▶ **EXTRACTED TEXT**

The global Bitcoin race is real. The corporate giants are running it. But the race that matters most — the race for hashrate sovereignty, for individual participation, for a truly decentralized network — that race belongs to us. Every hash counts.
Frequently Asked Questions
What is the current state of the global Bitcoin race in 2026?
As of February 2026, the global Bitcoin race is playing out across multiple fronts. Corporate treasuries (led by Strategy with ~478,000 BTC), sovereign reserves (the US Strategic Bitcoin Reserve holds ~200,000 BTC from seized assets), and spot Bitcoin ETFs (holding over one million BTC collectively) are all accumulating. Network hashrate exceeds 800 EH/s, difficulty is above 110 trillion, and the block reward stands at 3.125 BTC following the April 2024 halving. The race is accelerating, with institutional demand now competing directly with individual holders and miners for a finite supply.
Why does home mining matter if corporations control most of the hashrate?

▶ **TASK TO COMPLETE**
According to the Bitcoin text above, how much BTC does the US Strategic Bitcoin Reserve hold, and where did it come from?

▶ **EXTRACTED RECORDS**

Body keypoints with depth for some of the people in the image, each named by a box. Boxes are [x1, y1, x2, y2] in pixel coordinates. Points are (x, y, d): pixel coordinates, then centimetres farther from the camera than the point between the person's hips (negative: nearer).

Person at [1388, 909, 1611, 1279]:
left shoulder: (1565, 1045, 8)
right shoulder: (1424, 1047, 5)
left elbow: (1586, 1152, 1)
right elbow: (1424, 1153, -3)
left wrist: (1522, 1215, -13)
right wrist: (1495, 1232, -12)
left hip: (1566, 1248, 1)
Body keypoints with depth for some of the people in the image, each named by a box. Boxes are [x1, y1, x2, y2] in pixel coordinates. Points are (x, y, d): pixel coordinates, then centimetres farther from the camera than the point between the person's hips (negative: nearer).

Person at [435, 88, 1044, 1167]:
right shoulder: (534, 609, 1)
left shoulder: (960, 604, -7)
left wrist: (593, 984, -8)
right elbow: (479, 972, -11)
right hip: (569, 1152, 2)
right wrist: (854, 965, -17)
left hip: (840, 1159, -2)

---

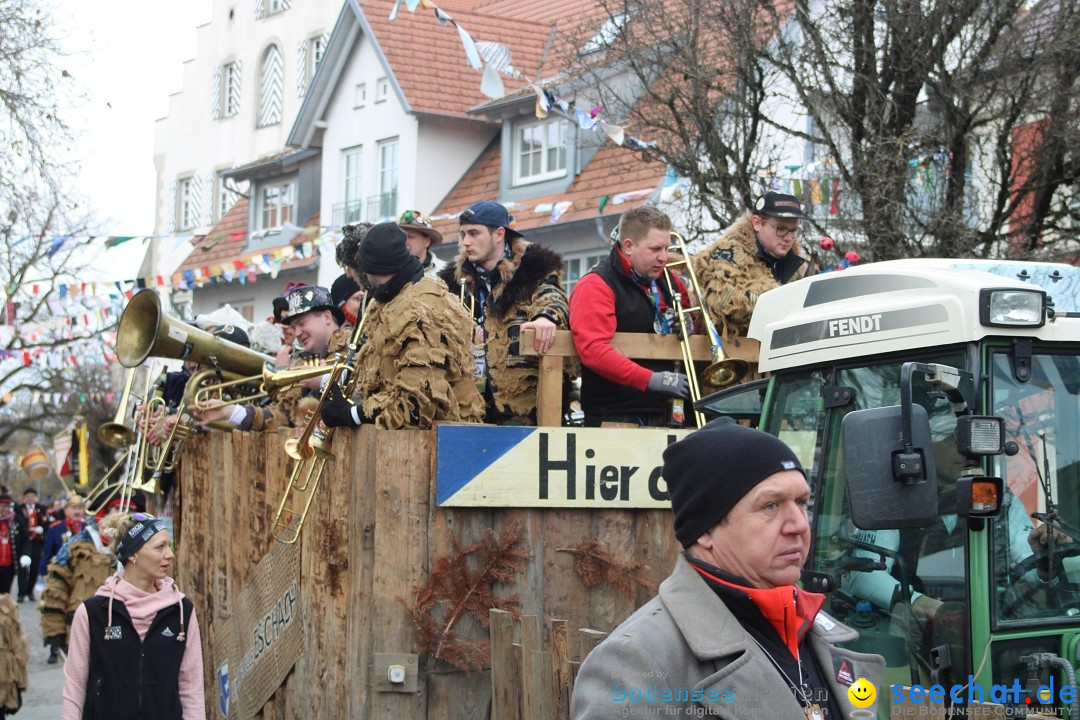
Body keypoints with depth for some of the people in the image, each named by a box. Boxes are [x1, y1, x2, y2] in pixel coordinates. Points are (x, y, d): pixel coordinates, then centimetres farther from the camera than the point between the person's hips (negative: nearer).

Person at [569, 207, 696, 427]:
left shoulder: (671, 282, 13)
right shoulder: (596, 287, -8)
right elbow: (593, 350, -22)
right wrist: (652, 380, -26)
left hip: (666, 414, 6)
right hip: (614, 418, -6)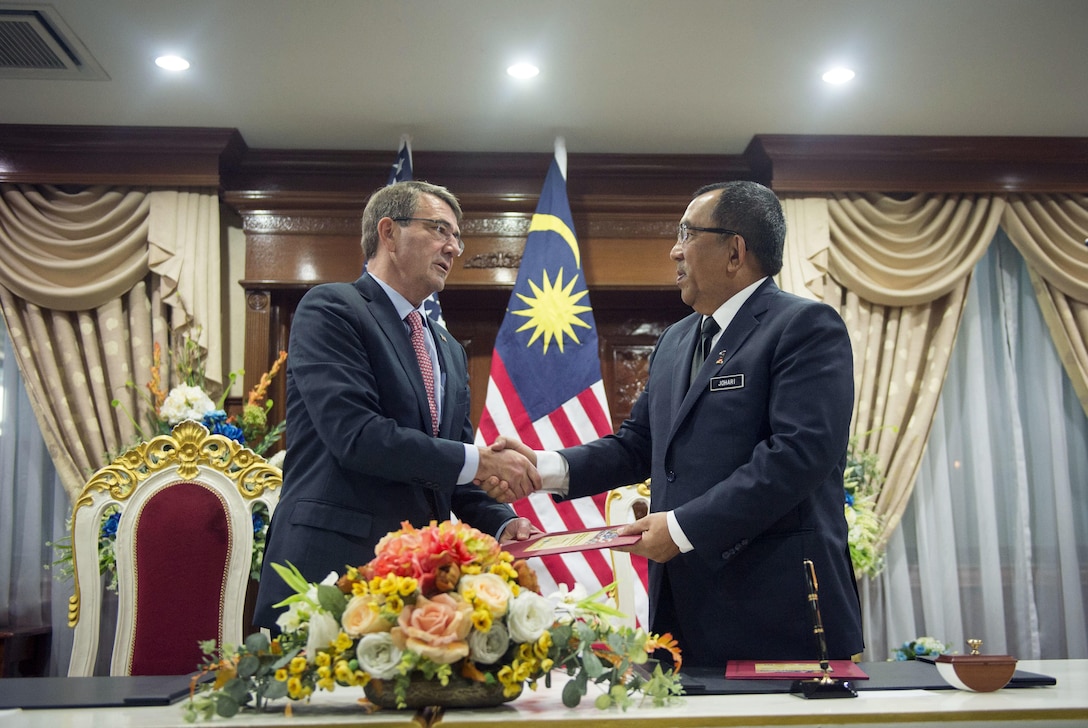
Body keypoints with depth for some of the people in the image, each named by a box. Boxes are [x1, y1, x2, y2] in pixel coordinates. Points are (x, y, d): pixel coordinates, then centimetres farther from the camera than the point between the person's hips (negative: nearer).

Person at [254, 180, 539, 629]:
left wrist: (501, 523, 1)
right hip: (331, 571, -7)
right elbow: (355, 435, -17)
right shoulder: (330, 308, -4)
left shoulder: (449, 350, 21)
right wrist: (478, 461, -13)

...

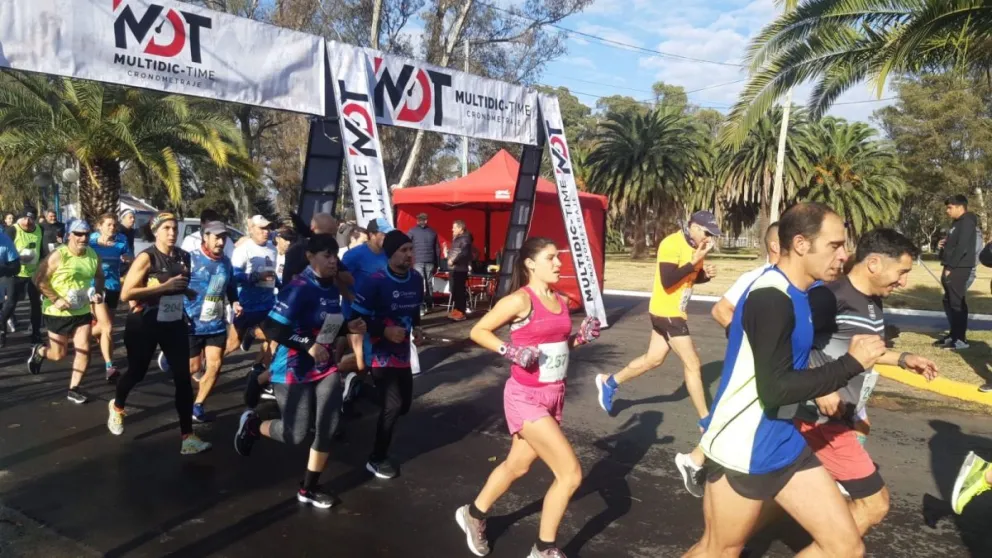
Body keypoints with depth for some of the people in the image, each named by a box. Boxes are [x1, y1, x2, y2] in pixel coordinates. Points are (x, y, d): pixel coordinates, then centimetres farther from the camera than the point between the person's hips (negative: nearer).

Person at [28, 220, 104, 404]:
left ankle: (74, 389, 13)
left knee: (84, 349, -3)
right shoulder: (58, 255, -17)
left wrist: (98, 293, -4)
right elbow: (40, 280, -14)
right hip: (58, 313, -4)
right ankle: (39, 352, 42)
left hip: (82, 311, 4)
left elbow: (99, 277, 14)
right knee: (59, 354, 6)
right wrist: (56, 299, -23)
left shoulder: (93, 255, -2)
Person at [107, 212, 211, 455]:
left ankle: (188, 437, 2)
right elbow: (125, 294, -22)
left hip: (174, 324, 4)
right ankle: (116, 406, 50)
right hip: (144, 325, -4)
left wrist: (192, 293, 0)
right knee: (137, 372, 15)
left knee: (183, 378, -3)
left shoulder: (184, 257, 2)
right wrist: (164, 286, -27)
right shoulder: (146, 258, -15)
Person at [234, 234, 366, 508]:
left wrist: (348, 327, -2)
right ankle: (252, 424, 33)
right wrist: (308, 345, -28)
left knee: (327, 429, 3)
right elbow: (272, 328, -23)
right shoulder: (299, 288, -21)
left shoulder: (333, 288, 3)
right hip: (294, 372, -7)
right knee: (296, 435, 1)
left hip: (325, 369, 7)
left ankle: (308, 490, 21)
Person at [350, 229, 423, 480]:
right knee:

▶ **FINISHED TASK**
About 200,000 BTC, from seized assets.